Elsa Aguirre, star of Mexico’s Golden Age cinema, dies at 95 — more than the face the studios cast

Camille Lefèvre

The obituaries reach, almost in unison, for the same word: face. Elsa Aguirre, who has died, is being mourned across Mexico as one of the last living faces of the country’s Golden Age of cinema — and the phrase, meant as pure tribute, quietly repeats the very terms on which her era first hired her. The mid-century mythology of Mexican film was built around women it photographed far more often than it wrote for.

Aguirre arrived at the studios the way that system preferred its women to arrive — not from the stage, a company or a drama school, but from a beauty contest, spotted as a teenager by a production house and moved almost at once in front of the camera.
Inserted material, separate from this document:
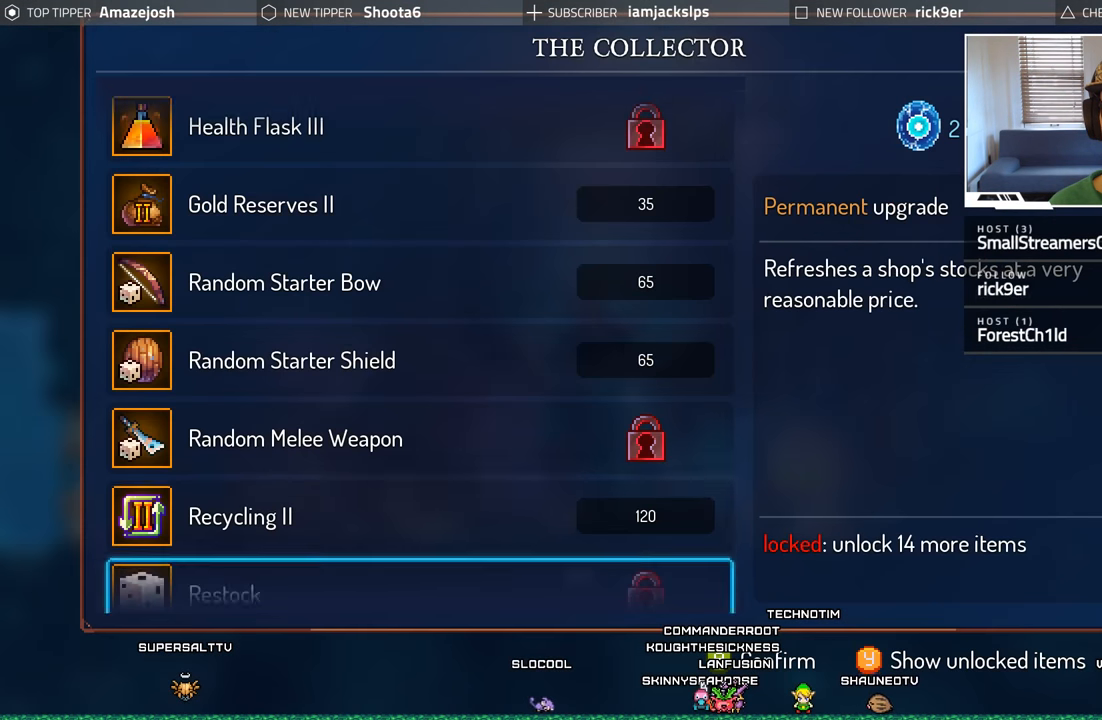
{"buttons": [], "left_stick": "center", "right_stick": "center", "events": [[17, "DPAD_DOWN", "down"], [134, "DPAD_DOWN", "up"], [217, "DPAD_DOWN", "down"], [334, "DPAD_DOWN", "up"]]}
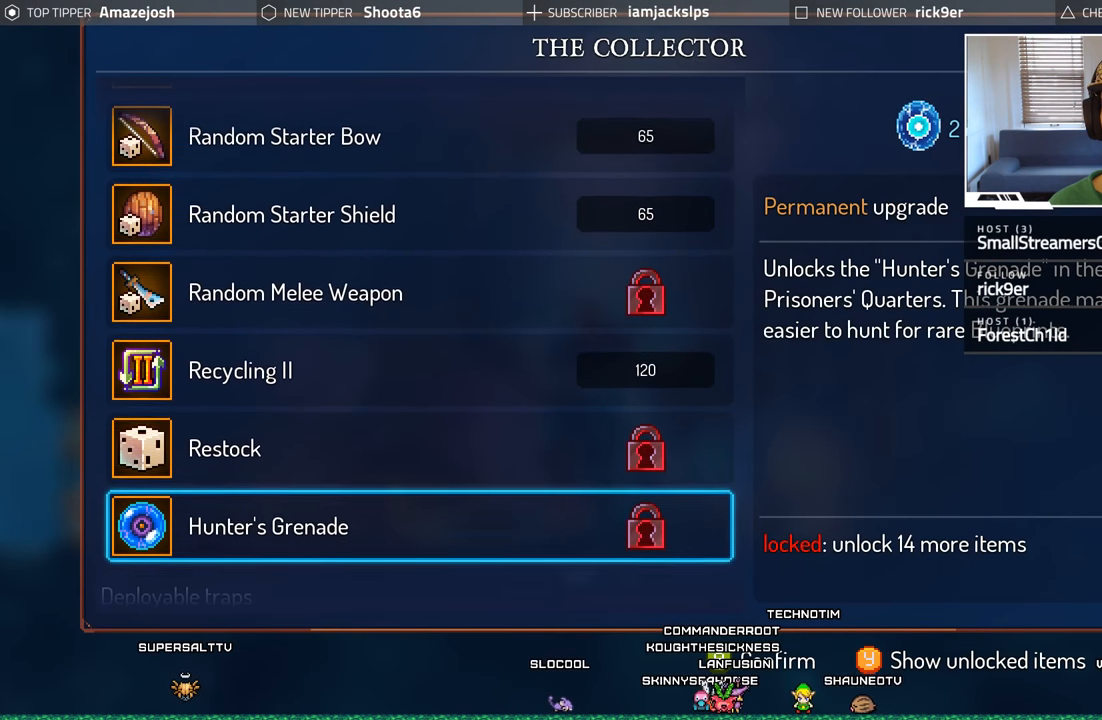
{"buttons": [], "left_stick": "center", "right_stick": "center", "events": [[217, "DPAD_UP", "down"], [300, "DPAD_UP", "up"]]}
The Golden Age we now canonise as an auteur’s cinema — the sweeping compositions, the great directors and their cinematographers, the retrospectives that bear their names — was also a factory that sorted its actresses by their faces first and their range a distant second.

And yet the archive she leaves resists that sorting. Across some four dozen films she moved through comedy, ranchera musical, melodrama, action and fantasy, playing opposite nearly every male idol the period produced — Pedro Infante, Jorge Negrete, Pedro Armendáriz, Arturo de Córdova, Ignacio López Tarso. In one of the images her country will replay this week, Infante turns and sings to her; she is the gravity the song is written toward, and audiences kept the moment for seven decades. Credit the studio’s framing all you like — the performance holding that frame is hers.

The stronger case for Aguirre, though, lies outside the Golden Age altogether, in what she did once it collapsed. When the studio system that discovered her dissolved, the actresses it had defined by youth and glamour were, as a rule, discarded with it. Aguirre was not. She kept working — into television, into telenovelas, into a long public life — for decades after the machine that made her had stopped running, and she was still giving interviews, lucid and entirely self-possessed, in her mid-nineties. That endurance is the part no studio ever scripted, and the part the “beautiful face” obituary struggles to hold.

Her whole generation of Mexican actresses has been ill-served by the way the Golden Age is remembered: as a pantheon of directors and singing male stars, with the women arranged around them as luminous décor. The retrospectives credit the film-makers for the light; they less often ask who was standing in it, or what she was doing with a part the script barely bothered to give her. Aguirre’s career reads as a standing correction — evidence that agency, inside that system, most often lived in the performances its framing was designed to overlook.

Aguirre was 95. Her death was confirmed by Mexico’s Asociación Nacional de Intérpretes, which called her one of the most emblematic actresses of the Golden Age; no cause has been made public. Born in Chihuahua in 1930 and discovered before she was out of her teens, she had been honoured late in life for a career spanning more than eight decades, and had spoken only months ago of guarding her health, as she put it, to the very last.

The last of the Golden Age faces is gone. What survives is the harder and better thing the era was too dazzled to notice at the time — the actress who was always there behind it.